I won. Over the years, we've had all kinds of pets, and the furry ones were all inside pets, and members of the family. And all of the pets, from the littlest to the biggest, from the scaled to the feathered, taught me lessons. Like the fish. I started out with goldfish in a largish goldfish bowl, then moved to a 5 gallon tank with a variety of fresh water fish, then a 10 gallon tank, and our older son had a salt water tank in his room. What in the world can you learn from having fish in your home? I'm glad you asked.

  1. Pillow-fighting can break fish tanks. At least, they can when father and sons are so busy whopping each other with pillows, they don't happen to notice the big heavy vase sitting next to the tank. And wouldn't you know it? Aquarium glass doesn't seem to stand a chance against a heavy vase.
  2. Ten gallons may not sound like very much, but believe me, when the glass in a ten gallon aquarium breaks, that's a LOT of water flooding the floor. Not to mention glass, fish, and in our case,  flowers.
  3. Fish end up doing the dead man's float when children experiment with the thermostat.
  4. Salt water spray abso-freaking-lutely destroys drywall.
  5. The most expensive salt-water fish are usually the first to die. Or to get eaten by one of the cheapies.
  6. I don't like feeding live minnows to an eel, which, by the way, also has an inordinate tendency to eat the most expensive fish in the tank.
Okay, that's enough pontifications for a beautiful Saturday afternoon. Time to feed the cats. But first, how about you? Are you a pet person? They're the sweetest icing on the cake, aren't they?

Until next time, take care of yourselves. And each other.


Weirdest news story of the week: Sheridan Simove, a British writer, finally found marketing success with his latest book. On this week, his book outsold both the Harry Potter books and The DaVinci Code. Impressive, huh? His book, entitled What Every Man Thinks About Apart From Sex, has a fine cover ... and  200 blank pages. (Now, why didn't I think of that?)


  1. LOL! Wish I'd thought of that book idea, too.

    We currently have a part-time cat. She actually belongs to the neighbors, but she likes us better. ;)
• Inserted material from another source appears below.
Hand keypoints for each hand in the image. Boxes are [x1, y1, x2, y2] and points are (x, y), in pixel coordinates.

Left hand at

    We haven't yet replaced our two cats who died several years ago, mainly because our daughter and son-in-law often visit with our "grand-kitties." We're trying to avoid all the hissing that would entail if we had our own cats here, feeling all territorial.

  2. We have one of those part-time cats, too. Before we realized he had a home, we started feeding him, so you know how that story goes. Now, he's here first thing every morning, all but knocking on the front door to demand his can of food. Does tricks for it, too. And eats like he's starving to death. (His owners probably wonder why he doesn't seem to have much of an appetite ...)
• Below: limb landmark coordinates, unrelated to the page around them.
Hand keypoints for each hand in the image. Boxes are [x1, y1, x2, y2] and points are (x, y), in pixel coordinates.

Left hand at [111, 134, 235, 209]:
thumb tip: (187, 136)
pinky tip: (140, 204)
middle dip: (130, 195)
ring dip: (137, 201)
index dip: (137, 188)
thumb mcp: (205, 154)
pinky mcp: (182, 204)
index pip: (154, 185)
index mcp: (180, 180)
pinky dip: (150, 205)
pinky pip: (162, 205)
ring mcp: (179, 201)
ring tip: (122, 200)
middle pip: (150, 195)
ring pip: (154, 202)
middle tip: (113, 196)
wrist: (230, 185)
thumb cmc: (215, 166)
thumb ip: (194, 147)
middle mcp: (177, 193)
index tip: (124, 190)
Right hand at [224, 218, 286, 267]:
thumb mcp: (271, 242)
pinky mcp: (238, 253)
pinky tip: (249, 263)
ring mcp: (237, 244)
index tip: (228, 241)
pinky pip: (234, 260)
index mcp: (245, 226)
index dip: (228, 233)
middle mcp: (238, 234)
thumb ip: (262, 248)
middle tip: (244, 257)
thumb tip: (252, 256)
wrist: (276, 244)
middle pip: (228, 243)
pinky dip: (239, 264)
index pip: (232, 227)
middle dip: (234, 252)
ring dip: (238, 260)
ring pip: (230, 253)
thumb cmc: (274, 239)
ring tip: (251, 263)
  3. Yeah, that's how it started with our PT cat, too. I just hope our neighbors don't sue us for alienation of kitty affections. ;)

    BTW, are you on Twitter? It's a good way to "advertise" your blog, and direct a little traffic this way. You're a good writer. More people should be reading you. :)

  4. Hi.

    Although I do "toot" every now and then, I've never tried tweeting. HA!
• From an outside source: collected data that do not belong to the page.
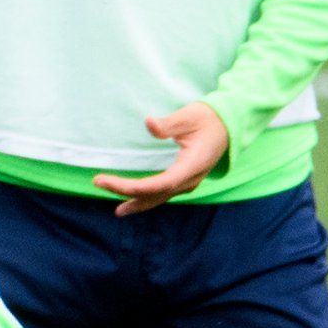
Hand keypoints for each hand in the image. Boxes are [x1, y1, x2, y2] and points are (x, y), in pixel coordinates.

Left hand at [94, 103, 227, 215]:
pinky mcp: (186, 179)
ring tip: (118, 211)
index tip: (106, 180)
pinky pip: (164, 193)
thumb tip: (149, 123)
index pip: (158, 184)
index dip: (131, 186)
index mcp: (192, 165)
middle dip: (126, 192)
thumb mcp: (189, 116)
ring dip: (137, 202)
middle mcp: (191, 178)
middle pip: (155, 193)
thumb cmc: (209, 118)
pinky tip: (134, 201)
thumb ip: (168, 124)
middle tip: (98, 183)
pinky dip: (147, 197)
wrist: (230, 124)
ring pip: (160, 197)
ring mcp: (190, 181)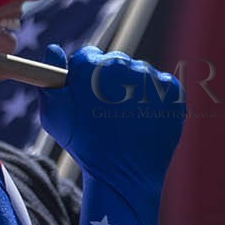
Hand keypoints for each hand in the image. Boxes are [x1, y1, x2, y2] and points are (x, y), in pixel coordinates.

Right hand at [38, 44, 185, 203]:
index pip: (88, 56)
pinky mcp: (173, 91)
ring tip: (125, 117)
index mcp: (92, 67)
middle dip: (108, 80)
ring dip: (132, 88)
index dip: (84, 75)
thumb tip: (53, 49)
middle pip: (115, 63)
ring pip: (139, 73)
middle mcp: (124, 66)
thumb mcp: (54, 115)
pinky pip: (161, 84)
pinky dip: (153, 97)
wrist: (124, 174)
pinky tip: (142, 117)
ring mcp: (151, 78)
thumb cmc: (84, 146)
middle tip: (105, 109)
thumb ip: (51, 78)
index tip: (86, 93)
    Don't have a cell phone or any of those fancy hand-held gadgets, and I honestly don't know if I can even participate in something like twitter with nothing but my PC and laptop. (Others may have their PDAs; my hubby and I have our PADs... and pencils.)

    To be perfectly honest, I worry about how much time would go into maintaining a twitter account, or even a facebook account. Just trying to keep up with this blog and with the blogs I follow takes up so much time, the WIP time has gone into the toilet. And it doesn't make much sense to build a platform if there's never a book for them to dive into, ya know?

    It'd be nice to pick up a few more readers, so I may end up having to "advertise". In time. In the meantime, thanks for making nice about my writing. I read your post yesterday before going to the doctor, and it really made my day. Thanks for that.